Thompson is taking his girlfriend, Linnea Hultman, to the game.
"She's kind of getting into football," he said. They're
making a weekend of it and have an executive suite reserved at an
airport hotel near the stadium. He paid face value for the tickets
-- $94 plus tax
Fans
should beware of buying tickets online, said Marc Mathews, past
president of the National Association of Ticket Brokers and owner
of Top Centre Ticket Service in Fairfax. He warned that if you buy
tickets from anyone other than a licensed broker, "you are
just taking potluck."
One Web site had 485 tickets for sale, ranging from that $45,500
suite to $130 for a seat in Row Z of Section 343, which is so high
you need air traffic controllers to guide your approach.
James Milburn will be much closer to the field. Milburn, 48, of
Centreville is in a lower box on the 15-yard line on the Redskins
side of the field. He bought the seats from an online broker. He's
taking his girlfriend, and they are staying in a $480-a-night deluxe
hotel room for two nights. It is the hotel where the Redskins are
staying.
"I couldn't be happier," Milburn said. "I am, like,
their top fan. I can't stand the Cowboys, and I let everyone I work
with know it."
The trip to Tampa and the game will be his big vacation of the year.

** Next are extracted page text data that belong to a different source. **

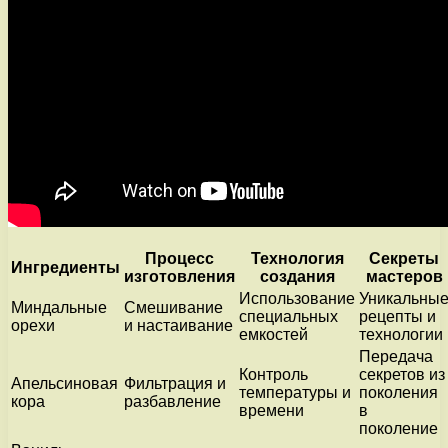
Процесс
Технология
Секреты
Ингредиенты
изготовления
создания
мастеров
Использование
Уникальны
Миндальные
Смешивание
специальных
рецепты и
орехи
и настаивание
емкостей
технологии
Передача
Контроль
секретов из
Апельсиновая
Фильтрация и
температуры и
поколения
кора
разбавление
времени
в
поколение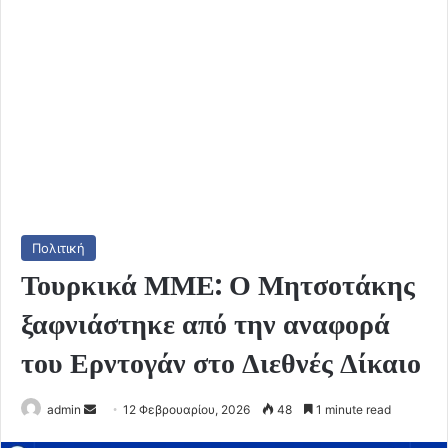
Πολιτική
Τουρκικά ΜΜΕ: Ο Μητσοτάκης
ξαφνιάστηκε από την αναφορά
του Ερντογάν στο Διεθνές Δίκαιο
Send
admin
12 Φεβρουαρίου, 2026
48
1 minute read
an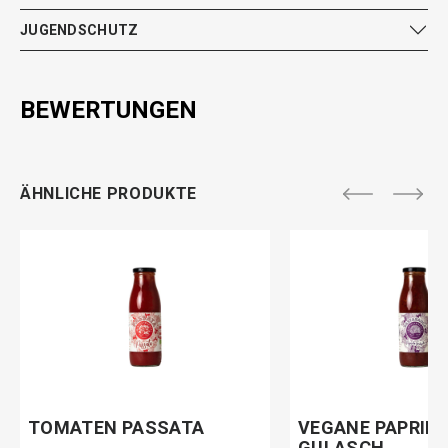
JUGENDSCHUTZ
BEWERTUNGEN
ÄHNLICHE PRODUKTE
TOMATEN PASSATA
VEGANE PAPRIK
GULASCH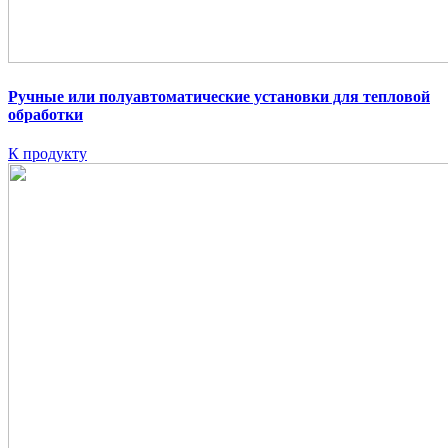
Ручные или полуавтоматические установки для тепловой
обработки
К продукту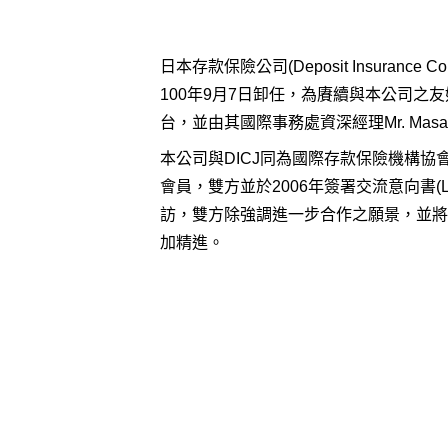
日本存款保險公司(Deposit Insurance Corpo
100年9月7日卸任，為賡續與本公司之友好關係
台，並由其國際事務處資深經理Mr. Masayu
本公司與DICJ同為國際存款保險機構協會(Internatio
會員，雙方並於2006年簽署交流意向書(Lett
訪，雙方除強調進一步合作之願景，並將
加精進。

He said he decided to go even before the Redskins made the trip
to Philadelphia to play the hurting Eagles. "Before we won
the Eagles game, it was, like, I was telling my girlfriend, 'When
we win this game, we are going to Tampa.' "
He spent $440 for each ticket. He'll save a little money by driving
to Tampa. Milburn said he hopes his playoff experience will be different
from the Redskins' in one way: He's one and done. He'll leave it
to other fans to make the next road trip if the Redskins win Saturday.